US stock indices are hovering just below record highs this afternoon, as speculation mounts that President Donald Trump may backtrack on his latest wave of tariff threats.
The S&P 500 is down 0.1%, while the Dow Jones and Nasdaq remain largely flat. Investors appear cautious but not rattled, amid growing belief that the White House may soften its stance to avoid economic disruption.
European markets were more reactive, with most indices slipping after Trump proposed 30% tariffs on goods from Mexico and the European Union over the weekend. However, the FTSE 100 bucked the trend, rising 0.5%.
The proposed EU tariffs won’t take effect until 1 August — the same deadline set last week for updated import tax rates on goods from Japan, South Korea, and several other countries. The delays are seen as giving Trump room to negotiate trade deals that could ease or avert the planned hikes.

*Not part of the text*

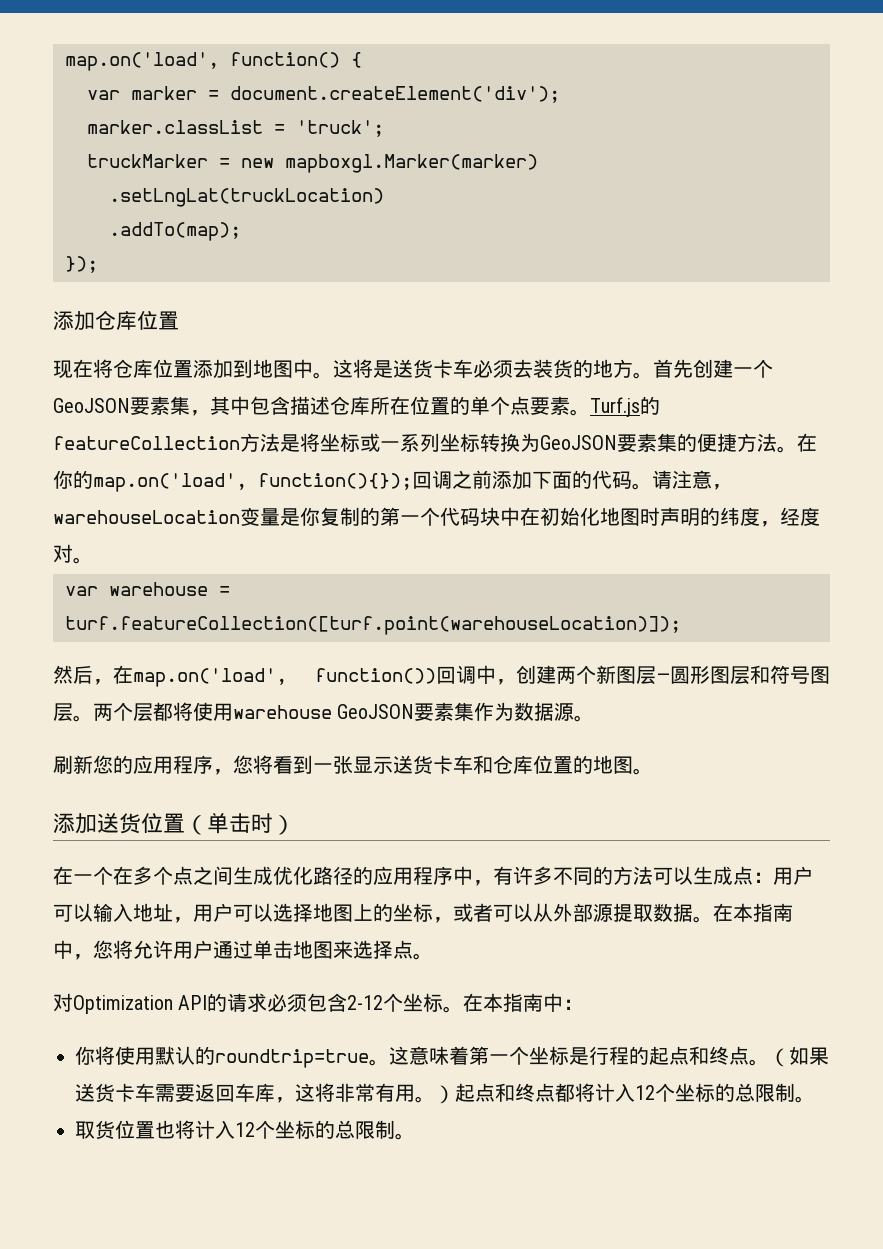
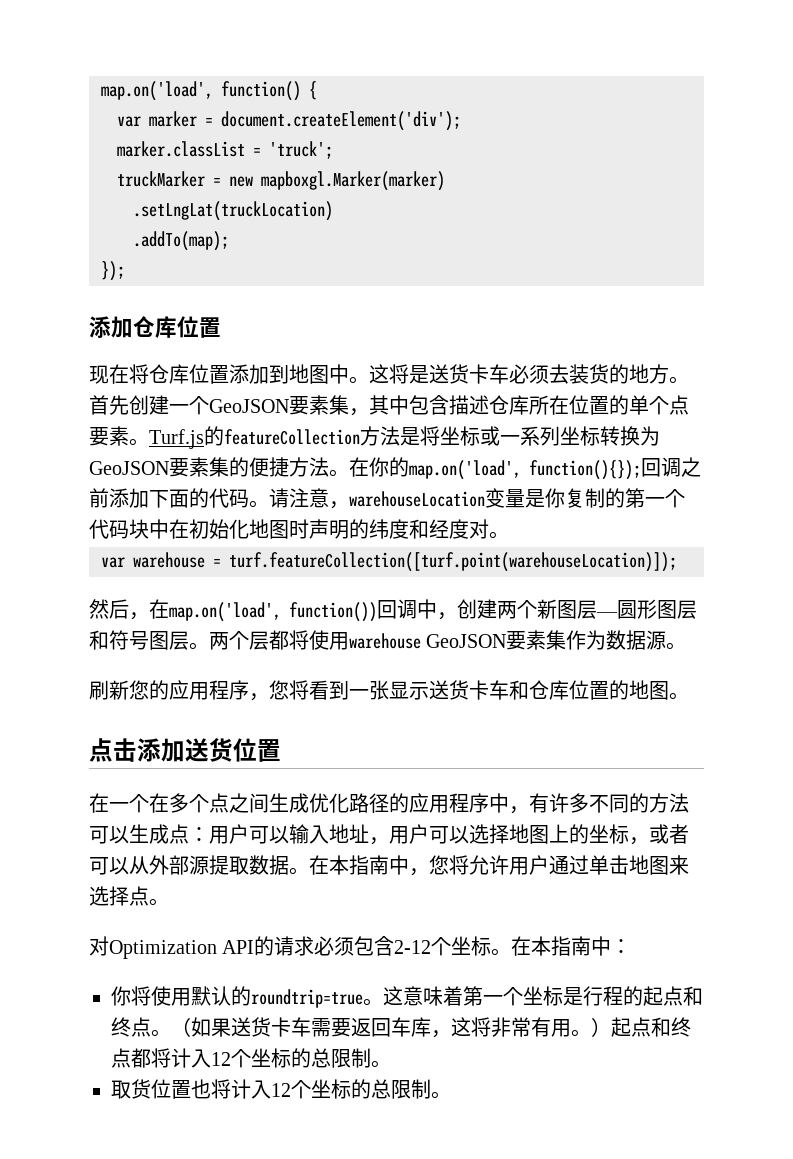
[760,521,780,527] ， -> [409,519,429,539] 和
(653, 771) none -> [89,738,137,762] 点击
[185,813,295,835] （单击时） -> (281, 750) none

Market watchers suggest the threats may be more about leverage than policy. Ulrike Hoffmann-Burchardi of UBS Global Wealth Management said: “We believe the administration is using this latest round of tariff escalation to maximise negotiating leverage, and that it will ultimately de-escalate, especially if market volatility increases.”
Brian Jacobsen, chief economist at Annex Wealth Management, added: “There are many conditions and clauses that could lead to reduced rates. That’s probably why the market isn’t panicking — it doesn’t like the tariff talk, but it’s not reacting with fear either.”